***** Given information *****
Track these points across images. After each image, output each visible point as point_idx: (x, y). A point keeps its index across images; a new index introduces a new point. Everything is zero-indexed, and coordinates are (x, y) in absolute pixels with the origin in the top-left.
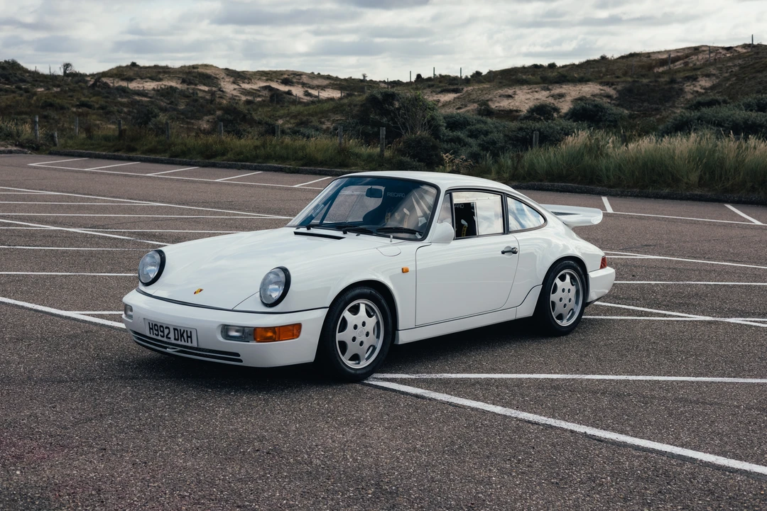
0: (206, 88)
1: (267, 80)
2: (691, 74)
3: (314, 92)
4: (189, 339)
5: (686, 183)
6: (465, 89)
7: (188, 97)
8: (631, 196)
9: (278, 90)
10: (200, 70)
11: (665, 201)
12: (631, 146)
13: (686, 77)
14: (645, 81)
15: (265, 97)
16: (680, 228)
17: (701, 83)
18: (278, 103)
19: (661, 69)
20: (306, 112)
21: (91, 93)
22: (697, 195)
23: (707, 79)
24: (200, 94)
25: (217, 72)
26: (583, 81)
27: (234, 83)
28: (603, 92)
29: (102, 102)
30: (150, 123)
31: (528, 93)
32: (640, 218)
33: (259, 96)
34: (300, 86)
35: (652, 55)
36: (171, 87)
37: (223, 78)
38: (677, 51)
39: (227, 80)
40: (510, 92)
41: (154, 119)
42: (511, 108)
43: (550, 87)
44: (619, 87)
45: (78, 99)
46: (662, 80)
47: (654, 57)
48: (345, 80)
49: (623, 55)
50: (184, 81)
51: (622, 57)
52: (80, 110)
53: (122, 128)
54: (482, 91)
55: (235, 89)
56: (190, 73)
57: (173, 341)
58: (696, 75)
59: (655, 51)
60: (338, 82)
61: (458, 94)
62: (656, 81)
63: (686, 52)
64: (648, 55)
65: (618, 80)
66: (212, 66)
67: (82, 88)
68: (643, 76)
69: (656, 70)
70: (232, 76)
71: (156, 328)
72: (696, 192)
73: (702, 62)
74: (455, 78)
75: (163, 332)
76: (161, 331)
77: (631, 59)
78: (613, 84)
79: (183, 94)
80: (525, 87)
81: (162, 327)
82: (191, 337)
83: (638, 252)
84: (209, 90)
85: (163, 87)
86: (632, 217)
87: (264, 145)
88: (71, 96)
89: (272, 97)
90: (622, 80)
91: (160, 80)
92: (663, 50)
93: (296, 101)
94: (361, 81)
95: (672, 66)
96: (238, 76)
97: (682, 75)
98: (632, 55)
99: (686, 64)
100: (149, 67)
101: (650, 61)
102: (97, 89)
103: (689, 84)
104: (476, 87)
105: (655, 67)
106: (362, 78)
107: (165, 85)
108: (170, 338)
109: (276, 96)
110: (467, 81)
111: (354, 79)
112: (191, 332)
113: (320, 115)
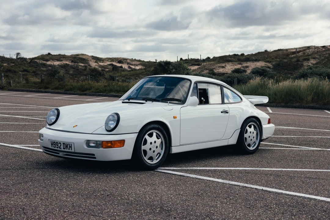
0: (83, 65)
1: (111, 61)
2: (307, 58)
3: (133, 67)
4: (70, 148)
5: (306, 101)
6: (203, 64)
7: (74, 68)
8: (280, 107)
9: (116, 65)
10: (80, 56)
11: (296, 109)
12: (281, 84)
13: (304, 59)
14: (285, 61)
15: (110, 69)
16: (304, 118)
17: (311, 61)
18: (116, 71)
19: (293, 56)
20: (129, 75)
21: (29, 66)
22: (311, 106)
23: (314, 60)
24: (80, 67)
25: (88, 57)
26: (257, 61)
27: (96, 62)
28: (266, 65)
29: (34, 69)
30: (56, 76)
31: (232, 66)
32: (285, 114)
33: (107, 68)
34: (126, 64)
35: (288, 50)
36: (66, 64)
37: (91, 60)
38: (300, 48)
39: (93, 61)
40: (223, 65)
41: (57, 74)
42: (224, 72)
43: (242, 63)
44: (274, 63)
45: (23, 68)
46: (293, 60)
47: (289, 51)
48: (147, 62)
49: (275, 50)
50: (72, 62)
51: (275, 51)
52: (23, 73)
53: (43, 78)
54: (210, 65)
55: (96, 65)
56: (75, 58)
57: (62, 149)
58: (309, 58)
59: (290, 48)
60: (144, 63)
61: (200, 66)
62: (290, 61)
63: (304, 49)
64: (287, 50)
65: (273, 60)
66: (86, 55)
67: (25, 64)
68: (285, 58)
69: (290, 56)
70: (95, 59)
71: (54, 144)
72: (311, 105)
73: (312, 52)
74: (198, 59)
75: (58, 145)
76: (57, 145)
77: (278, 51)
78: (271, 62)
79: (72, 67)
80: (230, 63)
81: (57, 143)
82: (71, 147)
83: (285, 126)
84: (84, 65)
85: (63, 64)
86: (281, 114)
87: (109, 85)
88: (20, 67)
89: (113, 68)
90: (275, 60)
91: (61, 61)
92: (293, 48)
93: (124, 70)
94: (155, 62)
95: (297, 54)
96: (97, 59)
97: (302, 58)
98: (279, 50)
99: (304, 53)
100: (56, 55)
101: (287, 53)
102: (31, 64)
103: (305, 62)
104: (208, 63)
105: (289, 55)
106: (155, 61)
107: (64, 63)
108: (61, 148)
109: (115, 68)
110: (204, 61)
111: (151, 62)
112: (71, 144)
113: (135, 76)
*****
=== Action item ===
Reproduce all of the items with "point_idx" changed to "point_id" everywhere it occurs, and keep everything else the same. Omit the pictures from your answer.

=== Result for this task ===
Track these points across images. After each image, output each visible point as point_id: (x, y). A point keeps its index across images; a new index introduces a new point. Everything is zero-indexed, and coordinates are (x, y) in absolute pixels with the origin in the top-left.
0: (206, 88)
1: (267, 80)
2: (691, 74)
3: (314, 92)
4: (189, 339)
5: (686, 183)
6: (465, 89)
7: (188, 97)
8: (631, 196)
9: (278, 90)
10: (200, 70)
11: (665, 201)
12: (631, 146)
13: (686, 77)
14: (645, 81)
15: (265, 97)
16: (680, 228)
17: (701, 83)
18: (278, 103)
19: (661, 69)
20: (306, 112)
21: (91, 93)
22: (697, 195)
23: (707, 79)
24: (200, 94)
25: (217, 72)
26: (583, 81)
27: (234, 83)
28: (603, 92)
29: (102, 102)
30: (150, 123)
31: (528, 93)
32: (640, 218)
33: (259, 96)
34: (300, 86)
35: (652, 55)
36: (171, 87)
37: (223, 78)
38: (677, 51)
39: (227, 80)
40: (510, 92)
41: (154, 119)
42: (511, 108)
43: (550, 87)
44: (619, 87)
45: (78, 99)
46: (662, 80)
47: (654, 57)
48: (345, 80)
49: (623, 55)
50: (184, 81)
51: (622, 57)
52: (80, 110)
53: (122, 128)
54: (482, 91)
55: (235, 89)
56: (190, 73)
57: (173, 341)
58: (696, 75)
59: (655, 51)
60: (338, 82)
61: (458, 94)
62: (656, 81)
63: (686, 52)
64: (648, 55)
65: (618, 80)
66: (212, 66)
67: (82, 88)
68: (643, 76)
69: (656, 70)
70: (232, 76)
71: (156, 328)
72: (696, 192)
73: (702, 62)
74: (455, 78)
75: (163, 332)
76: (161, 331)
77: (631, 59)
78: (613, 84)
79: (183, 94)
80: (525, 87)
81: (162, 327)
82: (191, 337)
83: (638, 252)
84: (209, 90)
85: (163, 87)
86: (632, 217)
87: (264, 145)
88: (71, 96)
89: (272, 97)
90: (622, 80)
91: (160, 80)
92: (663, 50)
93: (296, 101)
94: (361, 81)
95: (672, 66)
96: (238, 76)
97: (682, 75)
98: (632, 55)
99: (686, 64)
100: (149, 67)
101: (650, 61)
102: (97, 89)
103: (689, 84)
104: (476, 87)
105: (655, 67)
106: (362, 78)
107: (165, 85)
108: (170, 338)
109: (276, 96)
110: (467, 81)
111: (354, 79)
112: (191, 332)
113: (320, 115)
0: (83, 65)
1: (111, 61)
2: (307, 58)
3: (133, 67)
4: (70, 148)
5: (306, 101)
6: (203, 64)
7: (74, 68)
8: (280, 107)
9: (116, 65)
10: (80, 56)
11: (296, 109)
12: (281, 84)
13: (304, 59)
14: (285, 61)
15: (110, 69)
16: (304, 118)
17: (311, 61)
18: (116, 71)
19: (293, 56)
20: (129, 75)
21: (29, 66)
22: (311, 106)
23: (314, 60)
24: (80, 67)
25: (88, 57)
26: (257, 61)
27: (96, 62)
28: (266, 65)
29: (34, 69)
30: (56, 76)
31: (232, 66)
32: (285, 114)
33: (107, 68)
34: (126, 64)
35: (288, 50)
36: (66, 64)
37: (91, 60)
38: (300, 48)
39: (93, 61)
40: (223, 65)
41: (57, 74)
42: (224, 72)
43: (242, 63)
44: (274, 63)
45: (23, 68)
46: (293, 60)
47: (289, 51)
48: (147, 62)
49: (275, 50)
50: (72, 62)
51: (275, 51)
52: (23, 73)
53: (43, 78)
54: (210, 65)
55: (96, 65)
56: (75, 58)
57: (62, 149)
58: (309, 58)
59: (290, 48)
60: (144, 63)
61: (200, 66)
62: (290, 61)
63: (304, 49)
64: (287, 50)
65: (273, 60)
66: (86, 55)
67: (25, 64)
68: (285, 58)
69: (290, 56)
70: (95, 59)
71: (54, 144)
72: (311, 105)
73: (312, 52)
74: (198, 59)
75: (58, 145)
76: (57, 145)
77: (278, 51)
78: (271, 62)
79: (72, 67)
80: (230, 63)
81: (57, 143)
82: (71, 147)
83: (285, 126)
84: (84, 65)
85: (63, 64)
86: (281, 114)
87: (109, 85)
88: (20, 67)
89: (113, 68)
90: (275, 60)
91: (61, 61)
92: (293, 48)
93: (124, 70)
94: (155, 62)
95: (297, 54)
96: (97, 59)
97: (302, 58)
98: (279, 50)
99: (304, 53)
100: (56, 55)
101: (287, 53)
102: (31, 64)
103: (305, 62)
104: (208, 63)
105: (289, 55)
106: (155, 61)
107: (64, 63)
108: (61, 148)
109: (115, 68)
110: (204, 61)
111: (151, 62)
112: (71, 144)
113: (135, 76)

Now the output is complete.